Tetapi, EPA hingga kini belum menyatakan sikap tegas terkait hal tersebut sehingga Indonesia menilai pertemuan SOM III APEC di Medan merupakan momentum yang tepat untuk kembali menyatakan atau menunjukkan bahwa perkebunanan dan produk sawit nasional ramah lingkungan.
Meski AS tidak negara pembeli terbesar CPO Indonesia, tetapi isu jelek bahkan penolkan negara itu dipastikan punya pengaruh besar juga terhadap perdagangan komoditas itu.

Ketua Umum Dewan Minyak Sawit Indonesia (DMSI), Derom Bangun, mengatakan, CPO asal Indonesia dinyatakan tidak ramah lingkungan dengan tudingan emisi dalam industri minyak sawit mulai dari penanaman, pemupukan, pengolahan limbah dan lainnya terlalu besar.
Tetapi, dewasa ini, tudingan itu sudah bisa dibuktikan tidak benar, karena sudah memenuhi bahkan melebihi persyaratan minimum 20 persen dari 17 persen yang diharuskan.

“Upaya menepis isu negatif dengan penunjukkan fakta di lapangan dan termasuk hasil riset memang sangat diperlukan,”katanya.
Di lain  pihak, pembicaraan formal dalam forum ‘para-pihak’ juga akan memecahkan krisis pangan yang membelenggu banyak negara dalam dekade terakhir ke dalam peta jalan (roadmap) ketahanan pangan yang memuat arahan (direction) bagi usaha pengembangan pertanian yang bersifat strategis, berskala besar, dan berdurasi panjang.

Ketua Delegasi Indonesia pada SOM III APEC bertema ‘Policy Partnership on Food Security’ Ahmad Suryana di Hotel Premierre Santika, Sabtu (22/6) menyatakan, cuaca ekstrim menjadi pemicu pangan di dunia. Para delegasi menyampaikan pendapat untuk mengantisipasi kelangkaan pangan yang mulai dialami sejumlha negara.

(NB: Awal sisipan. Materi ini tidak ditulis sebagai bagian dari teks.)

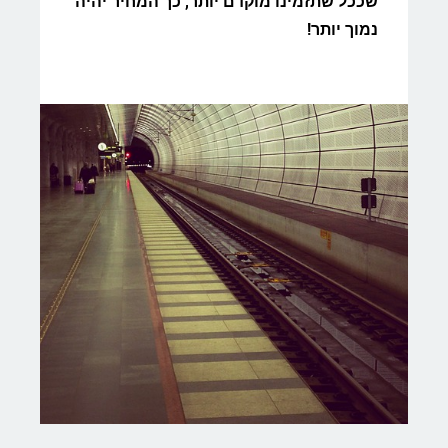
שככל שתזמינו מוקדם יותר, כך המחיר יהיה
נמוך יותר!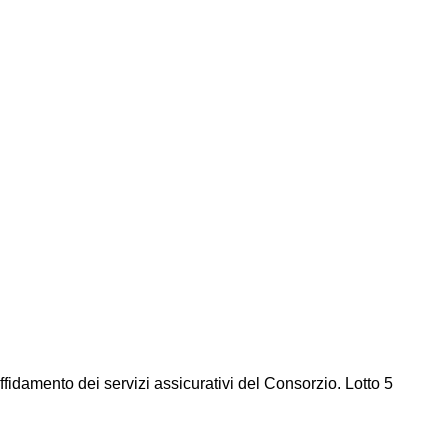
ffidamento dei servizi assicurativi del Consorzio. Lotto 5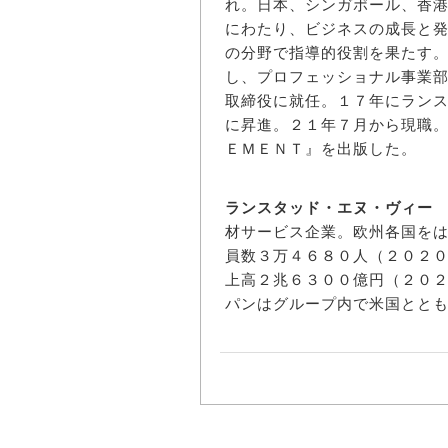
れ。日本、シンガポール、香
にわたり、ビジネスの成長と
の分野で指導的役割を果たす
し、プロフェッショナル事業
取締役に就任。１７年にラン
に昇進。２１年７月から現職。
ＥＭＥＮＴ』を出版した。
ランスタッド・エヌ・ヴィー
材サービス企業。欧州各国を
員数３万４６８０人（２０２
上高２兆６３００億円（２０
パンはグループ内で米国とと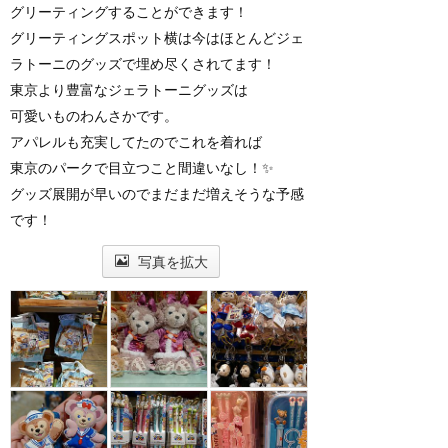
グリーティングすることができます！
グリーティングスポット横は今はほとんどジェ
ラトーニのグッズで埋め尽くされてます！
東京より豊富なジェラトーニグッズは
可愛いものわんさかです。
アパレルも充実してたのでこれを着れば
東京のパークで目立つこと間違いなし！✨
グッズ展開が早いのでまだまだ増えそうな予感
です！
写真を拡大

“Kalau dihitung jumlah lahan dan jumlah penduduk mulai tak seimbang. Salah satu pangkal penyebabnya adalah cuaca ekstrim, dan kesulitan pendistribusian pangan ke berbagai tempat,”ujar Kepala Badan Ketahanan Pangan Kementerian Pertanian tersebut.
Dijelaskan Suryana, ada sebanyak 15 persen negara penghasil pangan di dunia yang sempat mengalami gagal panen akibat cuaca ekstrem, bencana alam, dan lainnya.

Dalam pertemuan itu disimpulkan perlunya melakukan inovasi dan mengoptimalkan teknologi untuk mengatasi kelangkaan pangan. “Ada dua cara yang direkomendasikan. Pertama adalah kemampuan menciptakan varietas yang tahan cuaca ekstrim. Misalnya, diciptakan bibit padi yang tahan cuaca dingin maupun panas. Dan, cara kedua adalah alih-teknologi dengan tujuan kerja sama antar-negara. Contohnya, Singapura yang tak punya lahan pertanian mulai mengagendakan penelitian varietas pangan agar hasilnya bisa dikerjasamakan dengan negara lain yang memiliki lahan pertanian yang luas seperti Indonesia,” ujarnya.

Dalam pertemuan itu, lanjut Suryana, juga banyak menyinggung soal rencana kerja sama bisnis antar-negara di bidang pangan. Rencana itu meliputi gambaran bisnis yang akan dijalankan bersama, siapa yang ditunjuk sebagai penggerak (pioneer), seperti apa peran negara-negara yang lain, dan sebagainya. Seluruh rencana itu akan dituangkan dalam peta jalan (roadmap) yang menjadi panduan baku seluruh negara yang tergabung dalam APEC.
“Rencana ini sangat penting karena menyangkut kebutuhan dasar manusia yakni makanan. Kita tahu keamanan pangan atau security food itu jadi perhatian global saat ini. Jadi, saya berani katakan isu ketahanan pangan yang kami bicarakan di forum ini amat seksi,” dioa meyakinkan.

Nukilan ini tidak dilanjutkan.